De leur côté, les banquiers et gestionnaires de fortune sont également demandeurs de plus de digitalisation. Une digitalisation qui a fait non seulement fortement augmenter leur productivité (on parle de 14% de productivité en plus), mais aussi leurs actifs sous gestion (d’environ 8%).

Donner du sens à son argent

La troisième tendance est le besoin de donner du sens aux investissements: au cours des deux prochaines années, 34% des investisseurs demanderont des conseils en matière d’investissement ESG. Investir pour le bien social n’est plus réservé aux seuls millennials: 32% des baby boomers prévoient d’investir dans des fonds ESG, contre 22% des millennials et 63% des milliardaires.

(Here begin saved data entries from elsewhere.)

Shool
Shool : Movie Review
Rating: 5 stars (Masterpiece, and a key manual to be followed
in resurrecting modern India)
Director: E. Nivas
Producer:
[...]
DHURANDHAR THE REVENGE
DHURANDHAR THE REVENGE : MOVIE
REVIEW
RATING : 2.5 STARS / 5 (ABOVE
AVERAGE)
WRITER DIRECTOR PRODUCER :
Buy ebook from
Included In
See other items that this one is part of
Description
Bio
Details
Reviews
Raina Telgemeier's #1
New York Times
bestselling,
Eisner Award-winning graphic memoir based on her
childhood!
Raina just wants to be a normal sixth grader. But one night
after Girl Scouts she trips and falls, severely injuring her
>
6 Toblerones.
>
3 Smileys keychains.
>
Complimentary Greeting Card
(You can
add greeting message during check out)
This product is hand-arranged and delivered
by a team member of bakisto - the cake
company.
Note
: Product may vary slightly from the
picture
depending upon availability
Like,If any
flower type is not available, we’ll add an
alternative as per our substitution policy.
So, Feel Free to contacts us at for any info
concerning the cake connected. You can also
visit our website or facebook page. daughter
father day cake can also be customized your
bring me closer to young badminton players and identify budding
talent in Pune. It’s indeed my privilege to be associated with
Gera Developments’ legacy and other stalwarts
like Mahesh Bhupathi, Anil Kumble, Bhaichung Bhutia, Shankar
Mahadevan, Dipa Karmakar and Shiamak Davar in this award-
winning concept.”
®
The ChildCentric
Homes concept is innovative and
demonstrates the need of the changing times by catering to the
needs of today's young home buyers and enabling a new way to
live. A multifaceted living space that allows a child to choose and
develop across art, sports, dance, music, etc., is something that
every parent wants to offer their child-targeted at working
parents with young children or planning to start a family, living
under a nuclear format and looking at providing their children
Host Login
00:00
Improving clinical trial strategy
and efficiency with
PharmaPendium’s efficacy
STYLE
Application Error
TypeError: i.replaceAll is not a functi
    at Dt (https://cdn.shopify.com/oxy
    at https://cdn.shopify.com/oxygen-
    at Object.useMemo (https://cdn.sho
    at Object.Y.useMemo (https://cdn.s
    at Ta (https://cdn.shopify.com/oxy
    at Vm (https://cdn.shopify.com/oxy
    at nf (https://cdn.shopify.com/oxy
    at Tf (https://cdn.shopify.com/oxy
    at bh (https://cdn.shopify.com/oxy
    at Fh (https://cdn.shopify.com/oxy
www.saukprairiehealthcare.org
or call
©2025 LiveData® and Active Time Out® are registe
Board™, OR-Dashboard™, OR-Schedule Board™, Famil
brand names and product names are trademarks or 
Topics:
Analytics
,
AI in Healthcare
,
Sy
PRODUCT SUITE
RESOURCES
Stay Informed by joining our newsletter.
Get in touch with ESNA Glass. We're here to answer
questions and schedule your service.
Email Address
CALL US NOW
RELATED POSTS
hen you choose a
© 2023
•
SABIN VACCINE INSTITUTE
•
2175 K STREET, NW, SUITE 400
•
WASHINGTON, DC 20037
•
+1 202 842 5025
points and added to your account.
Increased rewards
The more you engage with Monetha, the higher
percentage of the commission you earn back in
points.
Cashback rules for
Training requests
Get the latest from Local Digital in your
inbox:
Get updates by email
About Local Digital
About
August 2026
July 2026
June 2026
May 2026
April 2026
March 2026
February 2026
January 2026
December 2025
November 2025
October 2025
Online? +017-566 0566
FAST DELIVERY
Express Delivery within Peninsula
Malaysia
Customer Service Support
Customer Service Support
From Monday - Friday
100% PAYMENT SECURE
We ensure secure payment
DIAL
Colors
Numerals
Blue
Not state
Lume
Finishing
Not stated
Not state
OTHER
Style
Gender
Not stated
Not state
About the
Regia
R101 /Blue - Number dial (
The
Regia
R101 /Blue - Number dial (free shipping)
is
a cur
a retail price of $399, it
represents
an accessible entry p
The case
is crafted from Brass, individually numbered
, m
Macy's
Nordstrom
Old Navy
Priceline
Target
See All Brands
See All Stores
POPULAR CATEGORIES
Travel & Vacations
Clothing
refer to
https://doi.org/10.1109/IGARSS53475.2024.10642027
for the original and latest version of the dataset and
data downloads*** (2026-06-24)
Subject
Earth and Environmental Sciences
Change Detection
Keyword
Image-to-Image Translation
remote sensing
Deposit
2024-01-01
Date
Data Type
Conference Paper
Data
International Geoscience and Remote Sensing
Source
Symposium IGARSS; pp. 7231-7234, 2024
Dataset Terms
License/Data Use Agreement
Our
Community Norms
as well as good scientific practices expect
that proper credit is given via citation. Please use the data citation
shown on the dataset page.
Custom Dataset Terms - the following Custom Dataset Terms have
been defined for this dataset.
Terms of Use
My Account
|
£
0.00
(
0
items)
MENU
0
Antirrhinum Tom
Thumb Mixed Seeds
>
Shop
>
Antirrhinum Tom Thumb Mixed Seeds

Ce qui pose un défi aux professionnels: s’il existe, selon Pascal Martino, suffisamment de produits de qualité dans lesquels investir sans créer de bulles, un doute demeure sur le fait de savoir s’ils remplissent bien tous les critères ESG. «C’est précisément l’actuel problème de la taxonomie sur laquelle travaille la Commission. J’espère que l’on aura une certitude sur les produits qui vont pouvoir utiliser ce label ESG et que, dans ce cas, les clients pourront investir sereinement dans une panoplie de produits diversifiés qui auront l’impact qui est souhaité. Il y a encore beaucoup à faire pour y parvenir.»

De l’impact et du rendement. Car, si 35% des acteurs financiers pensent que leurs clients voudront bien accepter un rendement moindre pour un investissement ESG, les clients ne semblent pas vouloir faire ce sacrifice et veulent les deux de concert. Un décalage que pointe Pascal Martino.

Pression sur les frais facturés

La question des frais facturés est enfin une question qui préoccupe beaucoup les clients. «36% des clients sont actuellement satisfaits des frais que leur charge leur partenaire financier. Cela veut surtout dire, pour moi, que 64% ne le sont pas. Soit ils ne comprennent pas comment sont facturés les services, soit ils les trouvent trop élevés et demandent une plus grande transparence.» Une insatisfaction qui rajoute une pression sur la marge et la profitabilité des acteurs, qui doivent dans le même temps faire face à la hausse de la pression réglementaire et à une concurrence accrue de nouveaux acteurs. «Il y a là un effet ciseau dangereux pour les banques privées et les gestionnaires de fortune.»

Un effet d’autant plus dangereux que les investisseurs n’hésitent plus à faire jouer la concurrence. Ainsi, au cours de l’année dernière, relève l’étude, un tiers des investisseurs ont déplacé 20% ou plus de leurs fonds vers des fournisseurs qui offraient ce qu’ils voulaient. Au cours des deux prochaines années, 44% prévoient de le faire.